**WHAT THIS TASK INVOLVES**
Reproduce verbatim the passage of the thread on the generator of the translation group from "Maybe your short" up to and including "false) with $Af=f'$.".

=== DOCUMENT SEGMENT ===

Let $X$ be the space of all continuous functions, $f$ with supremum norm such that
$f(t) \rightarrow 0$ as $t \rightarrow \pm\infty$
Let $(T(t)f)(s) = f(s+t)$, the forms a $C_0$ group.
As far as I can tell, the generator for this group is simply the differentiation operator with domain of all functions which are differentiable everywhere. This seems to be a 2 line proof. But the question asks for detailed justification which makes me think I'm missing something.
Maybe your short proof proves that if $f$ belongs to the generator's domain then $f$ is everywhere differentiable (which is a true claim whose converse is false) with $Af=f'$.

=== PROVIDED DATA ===

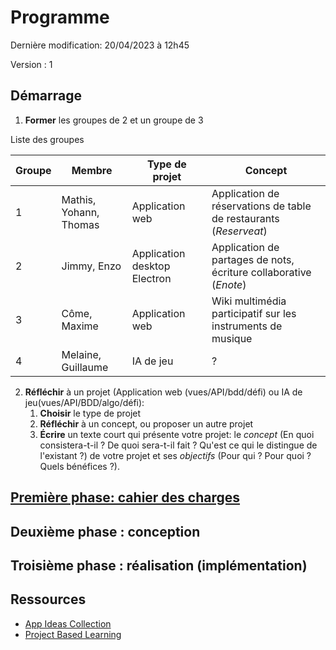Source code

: # Programme

Dernière modification: 20/04/2023 à 12h45

Version : 1

## Démarrage

1. **Former** les groupes de 2 et un groupe de 3

Liste des groupes

|  Groupe 	|  Membre 	|  Type de projet 	| Concept  	|
|---	|---	|---	|---	|
|   1	|  Mathis, Yohann, Thomas 	| Application web  	|   Application de réservations de table de restaurants (*Reserveat*)	|
|   2	|  Jimmy, Enzo  	|  Application desktop Electron 	|  Application de partages de nots, écriture collaborative (*Enote*) 	|
|   3	|  Côme, Maxime 	|  Application web 	|  Wiki multimédia participatif sur les instruments de musique 	|
|   4	|  Melaine, Guillaume 	|  IA de jeu 	|  ? 	|


2. **Réfléchir** à un projet (Application web (vues/API/bdd/défi) ou IA de jeu(vues/API/BDD/algo/défi):
   1. **Choisir** le type de projet
   2. **Réfléchir** à un concept, ou proposer un autre projet 
   3. **Écrire** un texte court qui présente votre projet: le *concept* (En quoi consistera-t-il ? De quoi sera-t-il fait ? Qu'est ce qui le distingue de l'existant ?) de votre projet et ses *objectifs* (Pour qui ? Pour quoi ? Quels bénéfices ?).

## [Première phase: cahier des charges](./phase-1-cahier-des-charges-conception/index.md)

## Deuxième phase : conception

## Troisième phase : réalisation (implémentation)

## Ressources

- [App Ideas Collection](https://github.com/florinpop17/app-ideas)
- [Project Based Learning](https://github.com/practical-tutorials/project-based-learning)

===

**RESULT FOR THIS TASK**
Maybe your short proof proves that if $f$ belongs to the generator's domain then $f$ is everywhere differentiable (which is a true claim whose converse is false) with $Af=f'$.